Il y aurait à rechercher s’il n’entre pas quelque ironie dans cette conception du délire divin attribué aux poètes[1]. On pourrait aussi se demander quelle valeur Platon entend lui assigner[2]. Il conviendrait de faire intervenir ici la chronologie, pour déterminer dans quelle mesure les idées du philosophe ont pu évoluer sur ce point. H. Raeder[3] observe que dans le Ménon il reconnaît à l’opinion vraie une utilité pratique égale à celle de la science. À cet égard le Ménon marquerait un changement dans sa manière de voir. De même dans le Phèdre, suivant H. Raeder, Platon place très haut l’inspiration poétique, qui met l’homme en relation directe avec le divin ; il a cessé d’attribuer à la science une valeur exclusive. Sans entrer dans un examen qui serait ici hors du sujet, il suffira de noter que, même dans le Phèdre, le poète n’occupe dans la hiérarchie des âmes que le sixième rang, juste au-dessus de l’artisan ou du laboureur (248 e).
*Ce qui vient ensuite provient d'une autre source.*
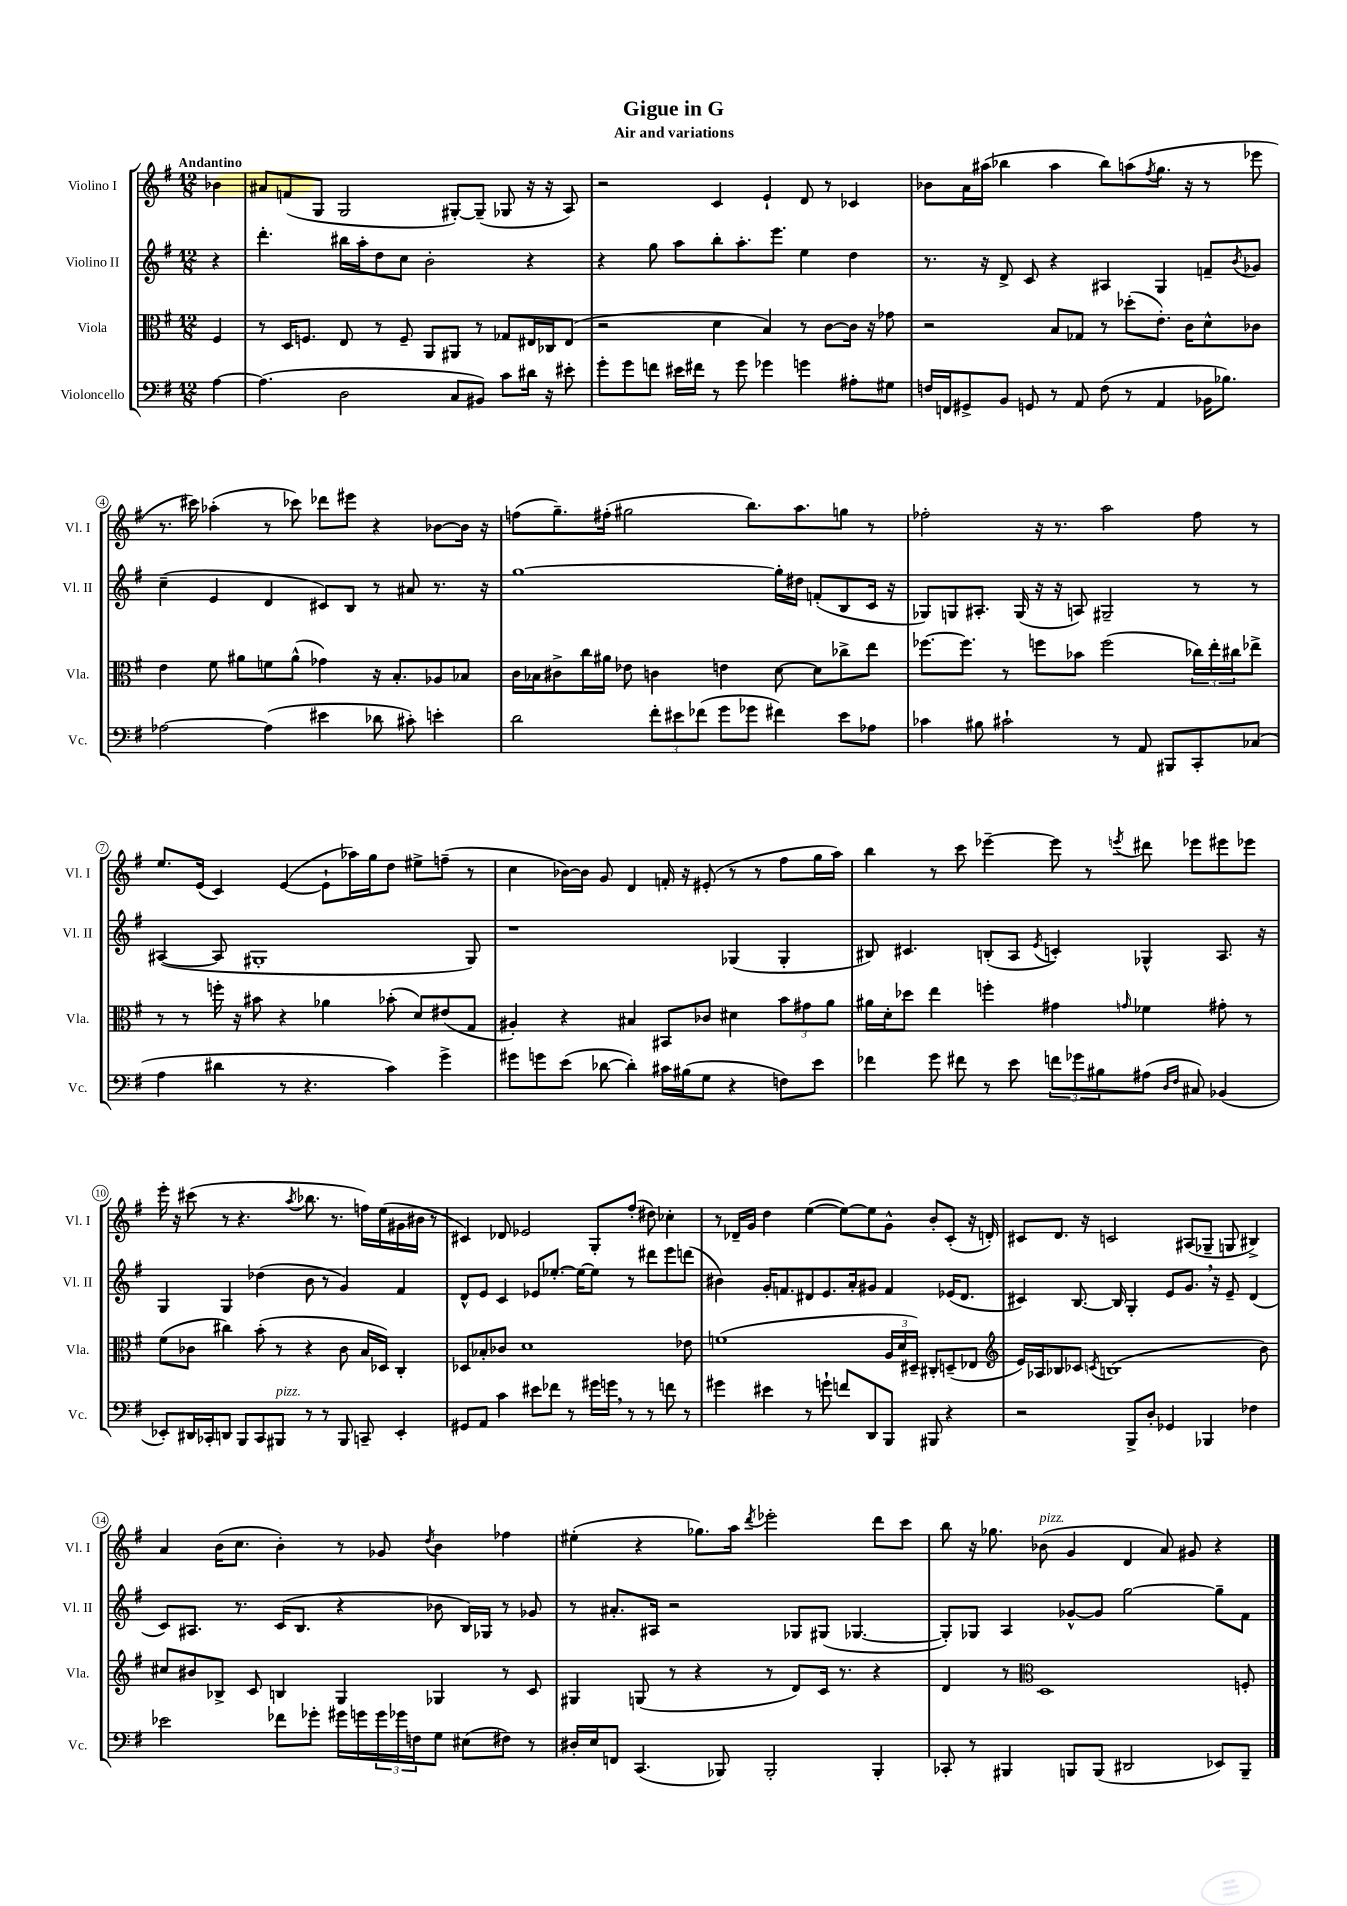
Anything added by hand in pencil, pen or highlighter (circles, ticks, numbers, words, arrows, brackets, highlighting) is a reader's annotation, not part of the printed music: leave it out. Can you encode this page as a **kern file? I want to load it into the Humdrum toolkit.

**kern	**kern	**kern	**kern
*staff4	*staff3	*staff2	*staff1
*clefF4	*clefC3	*clefG2	*clefG2
*k[f#]	*k[f#]	*k[f#]	*k[f#]
*M12/8	*M12/8	*M12/8	*M12/8
[4A\	4F#/	4r	4b-\
=	=	=	=
(4.A\]	8r	4.ddd'\	8a#/L
.	16D/LK	.	(8f/
.	8.F/J	.	.
.	.	.	8G/J
2D\	8E/	16bb#\LL	2G/
.	.	16aa'\J	.
.	8r	8dd\	.
.	8F~/	8cc\J	.
.	8AA/L	2b'\	.
8C/L	8AA#/J	.	[8G#'/L)
8BB#/J)	8r	.	(8G#~/]J
8c\L	8G-/L	.	8G-/
16d#\Jk	16E#/L	4r	16r
16r	16C-/J	.	16r
8e#'\	(8E#/J	.	8A/)
=	=	=	=
8g'\L	2r	4r	2r
8g\	.	.	.
8f\J	.	8gg\	.
16e#\LL	.	8aa\L	.
16f#\JJ	.	.	.
8r	4d\	8bb'\	4c/
8g\	.	8.aa'\	.
4g-\	4B/)	.	4e`/
.	.	8.eee\J	.
4g\	8r	4ee\	8d/
.	[8c\L	.	8r
8A#'\L	16c\]Jk	4dd\	4c-/
.	16r	.	.
8G#\J	8g-\	.	.
=	=	=	=
16F/LL	2r	8.r	8b-\L
16FF/J	.	.	.
8GG#^/	.	.	16a\L
.	.	16r	(16aa#\JJ
8BB/J	.	8d^/	4bb-\
8GG/	.	8c/	.
8r	8B/L	4r	4aa#\
8AA/	8G-/J	.	.
(8F\	8r	4A#/	8bb-\L)
8r	(8dd-'\L	.	(8aa\
.	.	.	8qff#/
4AA/	8.e'\J)	4G/	8.gg\J
.	16c\LK	.	16r
16BB-\LK	8d^^\	8f~/L	8r
8.B-\J)	.	.	.
.	.	8qb/	.
.	8c-\J	8g-/J	8eee-\
=	=	=	=
[2A-\	4e\	(4cc~\	8.r
.	.	.	16ccc#\)
.	8f#\	4e/	(4aa-'\
.	8a#\L	.	.
(4A-\]	8f\	4d/	8r
.	(8a#^^\J	.	8ccc-\)
4e#\	4g-\)	8c#/L)	8ddd-\L
.	.	8B/J	8eee#\J
8d-\	16r	8r	4r
.	8.B'/L	.	.
8c#'\)	.	8a#/	.
4e'\	8A-/	8.r	[8b-\L
.	8B-/J	.	16b-\]Jk
.	.	16r	16r
=	=	=	=
2d\	16c\LL	[1gg	(8ff\L
.	16B-\J	.	.
.	8c#^\	.	8.gg~\)
.	16cc\L	.	.
.	16a#\JJ	.	(16ff#'\Jk
.	8e-\	.	2gg#\
12f#'\L	4c\	.	.
12e#\	.	.	.
(12f-\J	.	.	.
8g\L	4e\	.	.
8g-\J	.	.	8.bb\L)
4f#\)	[8d\	16gg'\]LL	.
.	.	16dd#\JJ	8.aa\
.	8d\]L	(8f'/L	.
8e#\L	8cc-^\	8B/	8gg\J
8A-\J	8ee\J	16c/Jk	8r
.	.	16r	.
=	=	=	=
4c-\	[8.ff-\L	8G-/L)	2ff-'\
.	.	8G/	.
.	8.ff-\]J	.	.
8B#\	.	8.A#'/J	.
2c#`\	8r	.	.
.	.	(16G/	.
.	8ff\L	16r	16r
.	.	16r	8.r
.	8b-\J	8A/)	.
.	(2ff\	2G#~/	2aa\
8r	.	.	.
8AA/	.	.	.
8BBB#/L	.	.	.
8CC'/	24cc-\LL)	8r	8ff-\
.	24ee'\	.	.
.	24cc#\J	.	.
(8C-/J	8ee-^\J	8r	8r
=	=	=	=
4A\	8r	([4A#/	8.ee/L
.	8r	.	.
.	.	.	(16e/Jk
4d#\	16ff'\	8A#/]	4c/)
.	16r	.	.
.	8b#\	1G#'	.
8r	4r	.	([4e/
4.r	.	.	.
.	4a-\	.	8e`\]L
.	.	.	16aa-\L)
.	.	.	16gg\J
4c\)	(8b-'\	.	8dd\J
.	8d/L)	.	8ee#^\L
4g^\	(8e#/	.	(8ff~\J
.	8G/J	8G#/)	8r
=	=	=	=
8g#\L	4A#'/)	1r	4cc\
8g\	.	.	.
(8e\J	4r	.	[16b-\LL)
.	.	.	16b-\]JJ
[8d-\	.	.	8g/
4d-'\])	4B#/	.	4d/
16c#\LL	8BB#/L	.	16f'/
(16B#\J	.	.	16r
8G\J	8c-/J	.	(8e#'/
4r	4d#\	(4G-/	8r
.	.	.	8r
8F\L)	12b\L	4G-'/	8ff#\L
.	12g#\	.	.
8e\J	.	.	16gg\L
.	12a\J	.	.
.	.	.	16aa\JJ)
=	=	=	=
4f-\	16a#\LL	8B#/)	4bb\
.	16d'\J	.	.
.	8dd-\J	4.c#/	.
8g\	4ee\	.	8r
8f#\	.	.	8ccc\
8r	4ff'\	(8B'/L	[4eee-~\
8e\	.	8A/J	.
.	.	8qe/	.
12f\L	4g#\	4c'/)	8eee-\]
12g-\	.	.	.
.	.	.	8r
12B#\	.	.	.
.	16qqg/	.	8qeee/
(8A#\J	4f-\	4G-^^/	8ddd#\
16qqD/LL	.	.	.
16qqF#/JJ	.	.	.
8C#/)	.	.	8eee-\L
(4BB-/	8g#'\	8.A/	8eee#\
.	8r	.	8eee-\J
.	.	16r	.
=	=	=	=
8EE-'/L)	(8f#\L	4G/	16eee'\
.	.	.	16r
16DD#/L	8c-\J	.	(8ccc#\
16CC-'/J	.	.	.
8DD/J	4cc#\)	4G/	8r
8BBB/L	.	.	4.r
8CC-/	(8b'\	(4dd-\	.
8BBB#/J	8r	.	.
.	.	.	8qaa/
8r	4r	8b\	8.bb-\
8r	.	8r	.
.	.	.	8.r
8BBB#/	8c-\	4g/)	.
8CC~/	16B/LL	.	16ff\LL)
.	16D-/JJ)	.	(16ee\
4EE-'/	4C'/	4f#/	16g#\
.	.	.	16b#\JJ
.	.	.	8r
=	=	=	=
8GG#/L	8D-/L	8d^^/L	4c#/)
8AA/J	8B-'/	8e/J	.
4c\	8c-/J	4c/	8d-/
.	1d	.	2e-/
8e#\L	.	8e-/L	.
8f-\J	.	[8.ee-'/J	.
8r	.	.	.
.	.	16ee-\_LK	.
16g#\LL	.	8ee-\]J	8G'/L
16g\JJ	.	.	.
8r	.	8r	(8ff#'/J
8r	.	8ddd#\L	8dd#\)
8f\	.	8eee\	4cc-'\
8r	8e-\	(8ddd\J	.
=	=	=	=
4g#\	(1f	4b#\)	8r
.	.	.	16d-~/LL
.	.	.	16g/JJ
4e#\	.	16g'/LK	4dd\
.	.	8.f/	.
8r	.	8d#/	([4ee\
8g`\	.	8.e/	.
8f/L	.	.	8ee\_L)
.	.	16a'/k	.
8DD/	.	8g#/J	8ee\]
8BBB/J	24A/LL	4f/	8g^^\J
.	24d/	.	.
.	24D#~/JJ)	.	.
8BBB#/	8C#'/L	.	8b'/L
4r	(8D~/	(16e-/LK	(8c'/J
.	.	8.d#/J	.
.	8E-/J	.	16r
.	.	.	16d'/)
=	=	=	=
*	*clefG2	*	*
2r	16e/LL)	4c#/)	8c#/L
.	16A-/J	.	.
.	8B-/	.	8.d/J
.	8c-/J	[8.B/	.
.	.	.	16r
.	8qc/	.	.
.	(1B	.	2c/
.	.	16B/]	.
8BBB^/L	.	4G'/	.
8D'/J	.	.	.
4GG-/	.	8e/L	.
.	.	8.g/J	(8A#/L
4BBB-/	.	.	8G-~/J
.	.	16r	.
.	.	8e~/	8G/
4F-\	.	(4d/	4B#^/)
.	8b\)	.	.
=	=	=	=
2e-\	8cc#/L	8c/L)	4a/
.	8b#/	8.A#/J	.
.	8B-^/J	.	(16b\LK
.	.	8.r	8.cc\J
.	8c/	.	.
8f-\L	4B/	(16c/LK	4b'\)
.	.	8.B/J	.
8g-'\J	.	.	.
16g#\LL	4G/	4r	8r
16g\	.	.	.
24g\	.	.	8g-/
24g-\	.	.	.
24F\J	.	.	.
.	.	.	8qdd/
8G\J	4G-/	8b-\	4b\
(8E#\L	.	16B/LL)	.
.	.	16G-/JJ	.
8F#\J)	8r	8r	4ff-\
8r	8c/	8g-/	.
=	=	=	=
16D#'/LL	4G#/	8r	(4ee#'\
16E/J	.	.	.
8FF/J	.	8.a#'/L	.
(4.CC/	(8G/	.	4r
.	.	16A#/Jk	.
.	8r	2r	.
.	4r	.	8.gg-\L)
8BBB-/)	.	.	.
.	.	.	16aa\Jk
.	.	.	8qddd/
2BBB-'/	8r	.	2eee-'\
.	8d/L)	8G-/L	.
.	16c/Jk	(8G#/J	.
.	8.r	.	.
.	.	[4.G-/	.
4BBB-'/	4r	.	8ddd\L
.	.	.	8ccc\J
=	=	=	=
8CC-'/	4d/	8G-'/]L)	8bb\
8r	.	8G-/J	16r
.	.	.	8.gg-\
4BBB#/	8r	4A/	.
*	*clefC3	*	*
.	1D	.	(8b-\
8BBB/L	.	[8g-^^/L	4g/
(8BBB/J	.	8g-/]J	.
2DD#/	.	[2gg\	4d/
.	.	.	8a/)
.	.	.	8g#/
8EE-/L)	.	8gg~\]L	4r
8BBB~/J	8F'/	8f#\J	.
==	==	==	==
*-	*-	*-	*-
Il semble, en tout cas, que l’auteur de l’Ion n’ait pour l’inspiration poétique, comparée à la science, qu’une estime assez médiocre[4]. C’est l’impression qu’on éprouve devant l’insistance qu’il met à dépouiller le poète de tout savoir et même de toute faculté personnelle, pour ne lui laisser que l’enthousiasme, force divine sans doute[5], mais qui lui vient du dehors, et dont il n’a ni le contrôle, ni la conscience, — étrangère à la raison et incompatible avec elle. Si haut que soit ce privilège, Socrate fait ressortir d’ailleurs combien il est limité et précaire. Le poète ne peut produire avec succès que dans le genre où il plaît à la Muse de l’engager. Hors

  1. H. Raeder, Platons philosophische Entwickelung, p. 91, se prononce nettement pour l’affirmative en ce qui concerne Ion, selon lui raillerie mordante contre les poètes ; sur la difficulté du problème, voir F. Stählin, o. l., p. 1 et suiv.
  2. Voir W. Chase Greene, o. l., p. 1 sq.
  3. Cf. Wilamowitz, o. l., p. 43.
  4. G. Colin, o. l., p. 7 ; cf. St. G. Stock, The Ion of Plato, 1909, p. viii.
  5. Suivant Nitzsch, o. l., Prolegomena, p. 19, Platon, tout en gardant les formules traditionnelles, s’attaquerait à la vieille croyance qui attribuait à une impulsion divine des états naturels.